In the entries below, begin at the line with "Travis Vasquez Among ACCAC’s Top Returning" and stop after the line with "Sun Apr 26, 2026 6:10 pm"; output those lines exactly and omit the pictures.

# The input
○ ○ ○

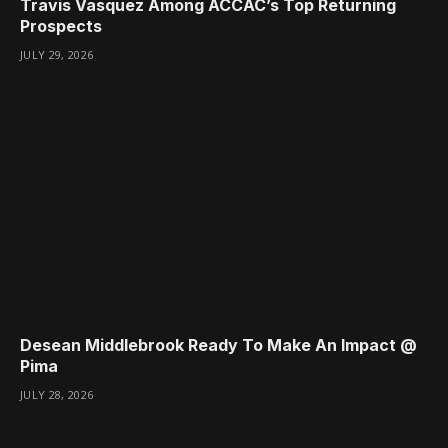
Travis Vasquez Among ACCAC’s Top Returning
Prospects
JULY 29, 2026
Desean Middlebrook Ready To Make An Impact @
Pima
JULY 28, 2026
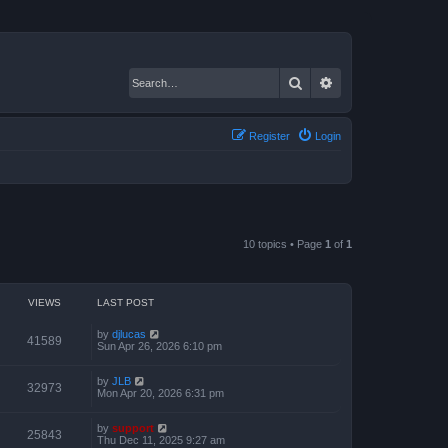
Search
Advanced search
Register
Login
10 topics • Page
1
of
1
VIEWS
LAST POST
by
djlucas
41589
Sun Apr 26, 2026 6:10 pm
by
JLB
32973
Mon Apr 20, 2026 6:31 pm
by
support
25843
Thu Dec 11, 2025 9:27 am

○ ○ ○

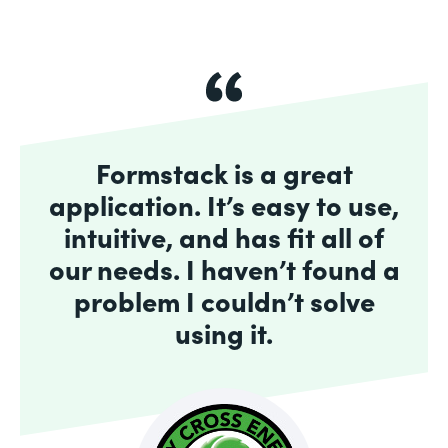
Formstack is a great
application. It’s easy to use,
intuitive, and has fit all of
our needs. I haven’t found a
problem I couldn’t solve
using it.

○ ○ ○

# Worked solution
Travis Vasquez Among ACCAC’s Top Returning
Prospects
JULY 29, 2026
Desean Middlebrook Ready To Make An Impact @
Pima
JULY 28, 2026
Search
Advanced search
Register
Login
10 topics • Page
1
of
1
VIEWS
LAST POST
by
djlucas
41589
Sun Apr 26, 2026 6:10 pm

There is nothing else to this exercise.